We are all well and so busy preparing for our great day. It is the
one time of the whole year that I love, and everything I can do to
make the little ones happy is my delight. We certainly have a fine
mansion this year to receive Santa and three dear little children
waiting for him. It gives lots of work and keeps us up very late, but
happiness is greater than all. Well, Jim, I gave your uncle a little parcel for you which he will give probably on Thursday night, or I think you will find it in your room as a surprise. It is mean of me to tell it, but I have to. Understand the circumstances.
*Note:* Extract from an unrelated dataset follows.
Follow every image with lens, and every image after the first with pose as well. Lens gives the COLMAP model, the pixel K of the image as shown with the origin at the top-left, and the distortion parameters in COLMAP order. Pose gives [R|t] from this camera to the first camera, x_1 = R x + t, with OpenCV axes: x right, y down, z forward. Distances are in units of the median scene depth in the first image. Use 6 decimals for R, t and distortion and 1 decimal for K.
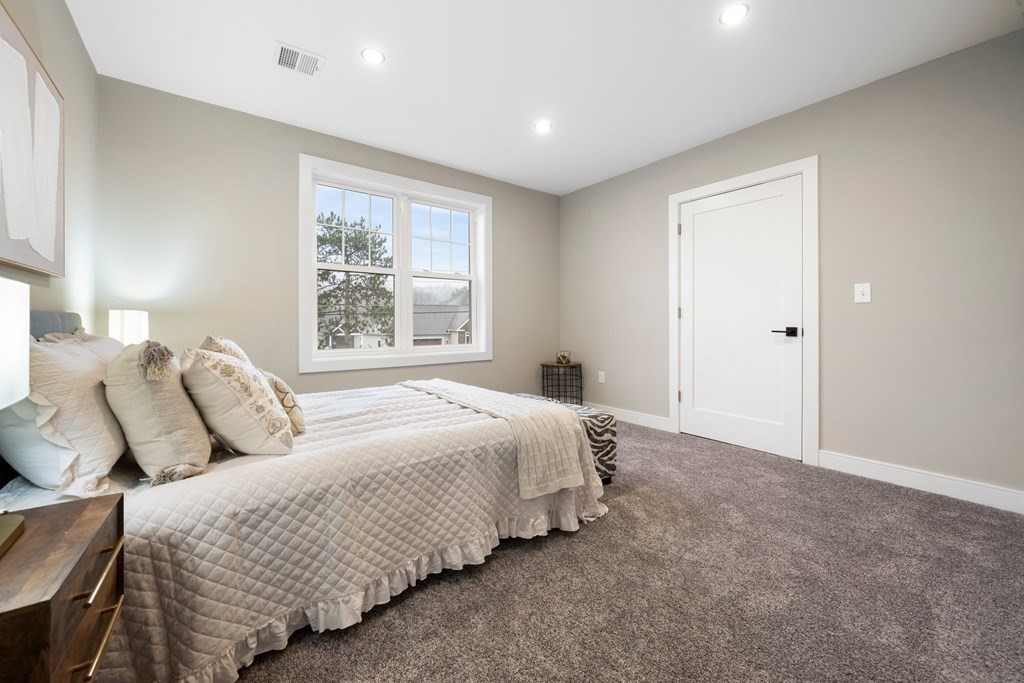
lens RADIAL K [[385.7, 0, 518.6], [0, 385.7, 318.0], [0, 0, 1]] dist [-0.001769, -0.000435]
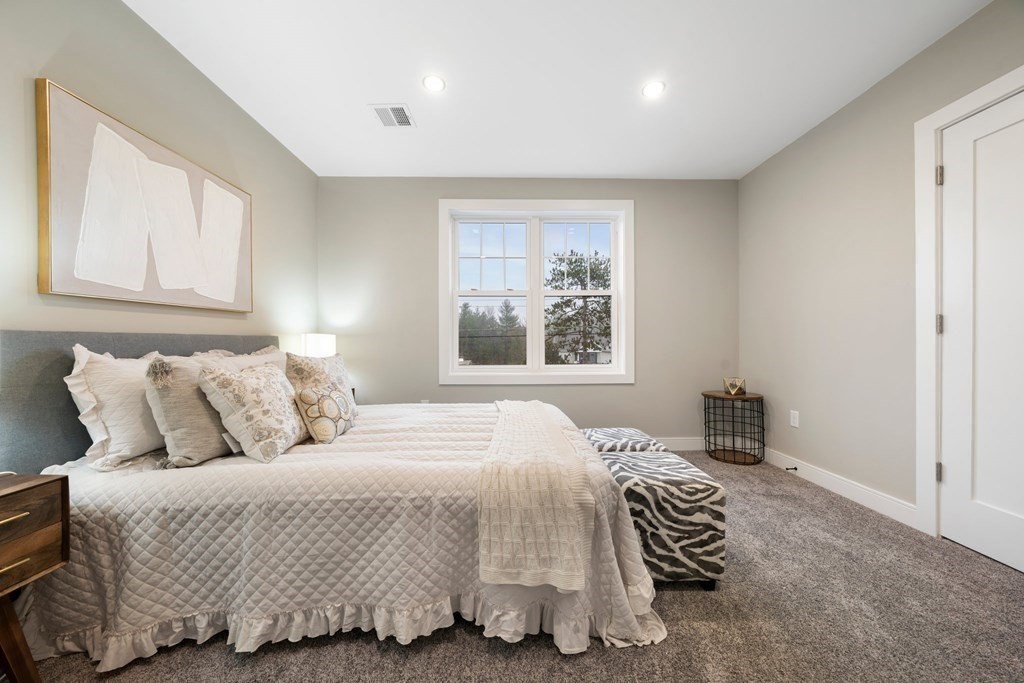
lens RADIAL K [[348.4, 0, 512.1], [0, 348.4, 340.3], [0, 0, 1]] dist [-0.006752, 0.000190]
pose [[0.810280, -0.003385, -0.586034, 0.493635], [0.008565, 0.999945, 0.006068, 0.003656], [0.585981, -0.009936, 0.810264, 0.538764]]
There is a small package marked
'Mr. Brennan' which you will give him. It's a white muffler I made
for him, and, Jim, the red one I made you just at the time you had
about left the streetcar. I thought it would be good and warm to put
around your neck when going out those cold days, but I am sorry
now it is not a white one. I am sure you would like it better, but I
think you will like the glass, and for a long time I have thought of
getting you one.
I know men are so particular about shaving. Your uncle was trying
to joke me about it, but I told him 'You would have it hanging in
your room as soon as you got it. I wish you would see what he
would say, but don't let on I said anything about it.
Well, Jim, your Christmas can not be any brighter than I wish, as
you have the best wishes my heart can afford. The one thing that
would make my Xmas brightest would be a 'shake hands' from you,
but my prayer is still the same - that this will be the last Christmas
you will be so very far away.
Now I want you to wish Mrs. B and all the family a 'very happy
Xmas' from me, and just give one one lone thought towards old
smoky Pittsburgh when you are enjoying yourself with your
friends. All the girls join in best wishes to you.